Texte fourni:
□ □ □ □ □ □ □
La danse recentre alors toutes ses énergies. La main qui protège ou qui appelle inverse le sens des événements. Les doigts se tendent sur un visage annonciateur de panique. Le groupe s’agglomère dans une pulsion soudaine pour se protéger de l’inconnu redouté.
Dernier baiser, dernier moment de vie. Les lignes se brisent. La parole se tait. La respiration des danseurs s’accélère. Le rêve et la réalité se confondent au ralenti, comme s’il fallait prendre la mesure exacte de la détresse. Les portés retrouvent leur étonnante stabilité. Les corps redeviennent marins.
Mais toute échappée sur le radeau n’est désormais qu’un chemin imaginaire, tracé sur des corps qui relient le naufrage à la terre des humains. Lancées dans des portés tournants magnifiques, les danseuses consentent à nouveau à poser la main sur la poitrine du partenaire. Le geste de confiance que l’on avait perdu s’impose comme un souvenir du passé que l’on regarde en face pour l’avoir mal vécu. Dernier bal imprévisible de couples qui se forment, juste avant les chutes en arrière et la panique des cris, car il faut aller vite. Dernier bal de fortune qui préfigure la belle image d’hommes et de femmes, couchés au sol, reliés les uns aux autres par les mains pour une ultime communion.
□ □ □ □ □ □ □
Données fournies:
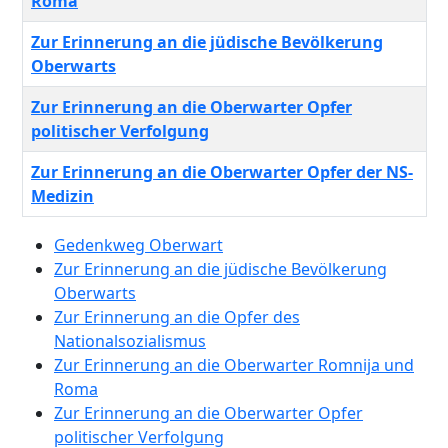
Roma
Zur Erinnerung an die jüdische Bevölkerung
Oberwarts
Zur Erinnerung an die Oberwarter Opfer
politischer Verfolgung
Zur Erinnerung an die Oberwarter Opfer der NS-
Medizin
Gedenkweg Oberwart
Zur Erinnerung an die jüdische Bevölkerung
Oberwarts
Zur Erinnerung an die Opfer des
Nationalsozialismus
Zur Erinnerung an die Oberwarter Romnija und
Roma
Zur Erinnerung an die Oberwarter Opfer
politischer Verfolgung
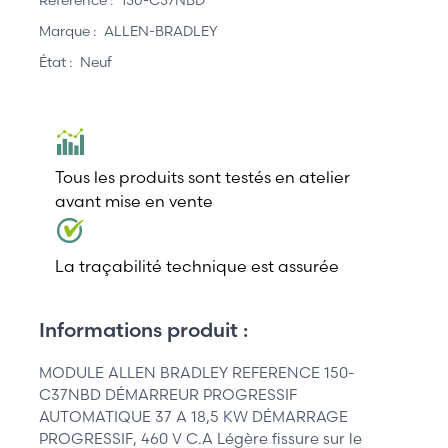
Marque :
ALLEN-BRADLEY
État :
Neuf
Tous les produits sont testés en atelier
avant mise en vente
La traçabilité technique est assurée
Informations produit :
MODULE ALLEN BRADLEY REFERENCE 150-
C37NBD DÉMARREUR PROGRESSIF
AUTOMATIQUE 37 A 18,5 KW DÉMARRAGE
PROGRESSIF, 460 V C.A Légère fissure sur le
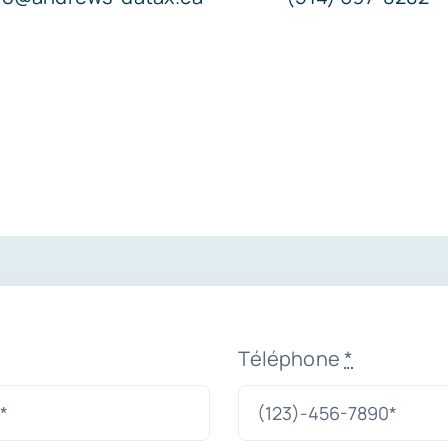
Téléphone
*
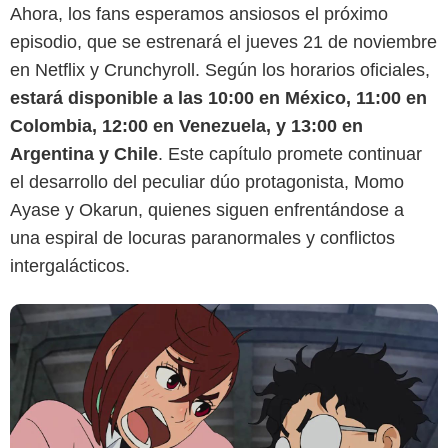
Ahora, los fans esperamos ansiosos el próximo
episodio, que se estrenará el jueves 21 de noviembre
en Netflix y Crunchyroll. Según los horarios oficiales,
Netflix
estará disponible a las 10:00 en México, 11:00 en
Colombia, 12:00 en Venezuela, y 13:00 en
Argentina y Chile
. Este capítulo promete continuar
el desarrollo del peculiar dúo protagonista, Momo
Ayase y Okarun, quienes siguen enfrentándose a
una espiral de locuras paranormales y conflictos
intergalácticos.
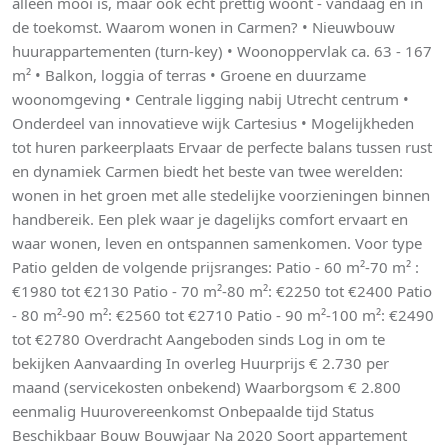
alleen mooi is, maar ook écht prettig woont - vandaag én in
de toekomst. Waarom wonen in Carmen? • Nieuwbouw
huurappartementen (turn-key) • Woonoppervlak ca. 63 - 167
m² • Balkon, loggia of terras • Groene en duurzame
woonomgeving • Centrale ligging nabij Utrecht centrum •
Onderdeel van innovatieve wijk Cartesius • Mogelijkheden
tot huren parkeerplaats Ervaar de perfecte balans tussen rust
en dynamiek Carmen biedt het beste van twee werelden:
wonen in het groen met alle stedelijke voorzieningen binnen
handbereik. Een plek waar je dagelijks comfort ervaart en
waar wonen, leven en ontspannen samenkomen. Voor type
Patio gelden de volgende prijsranges: Patio - 60 m²-70 m² :
€1980 tot €2130 Patio - 70 m²-80 m²: €2250 tot €2400 Patio
- 80 m²-90 m²: €2560 tot €2710 Patio - 90 m²-100 m²: €2490
tot €2780 Overdracht Aangeboden sinds Log in om te
bekijken Aanvaarding In overleg Huurprijs € 2.730 per
maand (servicekosten onbekend) Waarborgsom € 2.800
eenmalig Huurovereenkomst Onbepaalde tijd Status
Beschikbaar Bouw Bouwjaar Na 2020 Soort appartement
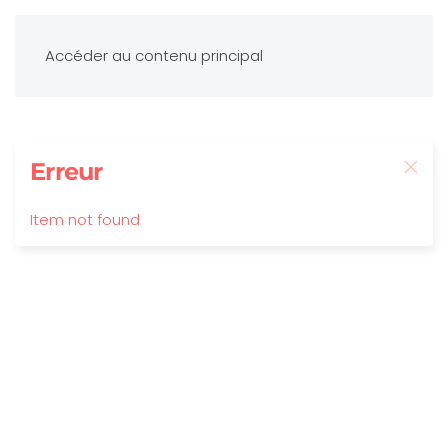
Accéder au contenu principal
Erreur
Item not found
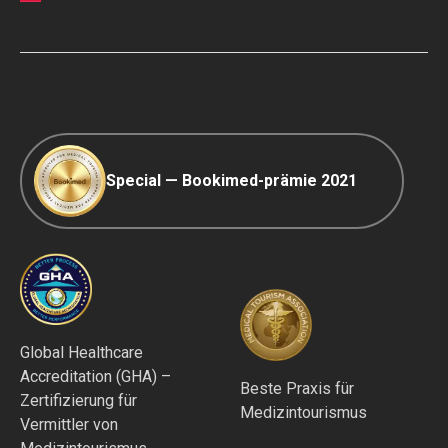
Ranking-Richtlinie
COVID-19 Reisen
Redaktionsrichtlinien
Special — Bookimed-prämie 2021
Global Healthcare
Accreditation (GHA) –
Beste Praxis für
Zertifizierung für
Medizintourismus
Vermittler von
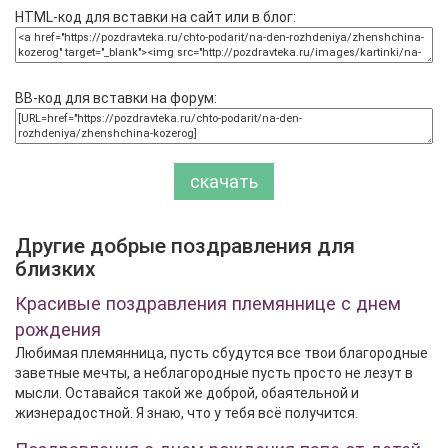
HTML-код для вставки на сайт или в блог:
BB-код для вставки на форум:
скачать
Другие добрые поздравления для
близких
Красивые поздравления племяннице с днем
рождения
Любимая племянница, пусть сбудутся все твои благородные
заветные мечты, а неблагородные пусть просто не лезут в
мысли. Оставайся такой же доброй, обаятельной и
жизнерадостной. Я знаю, что у тебя всё получится.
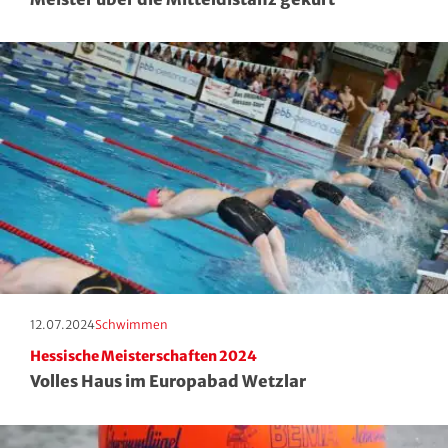
Moderner Fünfkampf
Motorbootsport
Motorsport
Pferdesport
Pétanque
Pool-Billard
Radsport
Erscheinungstag:
Kategorie:
12.07.2024
Schwimmen
Hessische Meisterschaften 2024
Rasenkraft- und Tauzieh-Sport
Volles Haus im Europabad Wetzlar
Ringen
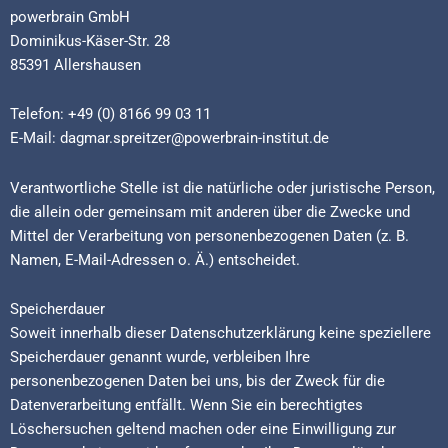
powerbrain GmbH
Dominikus-Käser-Str. 28
85391 Allershausen
Telefon: +49 (0) 8166 99 03 11
E-Mail: dagmar.spreitzer@powerbrain-institut.de
Verantwortliche Stelle ist die natürliche oder juristische Person,
die allein oder gemeinsam mit anderen über die Zwecke und
Mittel der Verarbeitung von personenbezogenen Daten (z. B.
Namen, E-Mail-Adressen o. Ä.) entscheidet.
Speicherdauer
Soweit innerhalb dieser Datenschutzerklärung keine speziellere
Speicherdauer genannt wurde, verbleiben Ihre
personenbezogenen Daten bei uns, bis der Zweck für die
Datenverarbeitung entfällt. Wenn Sie ein berechtigtes
Löschersuchen geltend machen oder eine Einwilligung zur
□ □ □ □ □ □ □
Consigne A: Pouvez-vous résumer le texte fourni en deux phrases ?
Consigne B: Comment réécririez-vous sous forme de liste le paragraphe du texte fourni qui commence par « Dernier baiser, dernier moment de vie », en gardant ses faits principaux ?
Les enregistrements proviennent d'une autre source.

Réponse A: Face à la panique, la danse se recentre et le groupe s'agglomère pour se protéger de l'inconnu, tandis que les lignes se brisent, que la parole se tait et que la respiration des danseurs s'accélère. Toute échappée sur le radeau n'est plus qu'un chemin imaginaire, et un dernier bal de couples précède les chutes en arrière et les cris, avant l'image d'hommes et de femmes couchés au sol, reliés par les mains pour une ultime communion.

Réponse B:
- Dernier baiser, dernier moment de vie.
- Les lignes se brisent et la parole se tait.
- La respiration des danseurs s'accélère.
- Rêve et réalité se confondent au ralenti, comme pour mesurer exactement la détresse.
- Les portés retrouvent leur stabilité.
- Les corps redeviennent marins.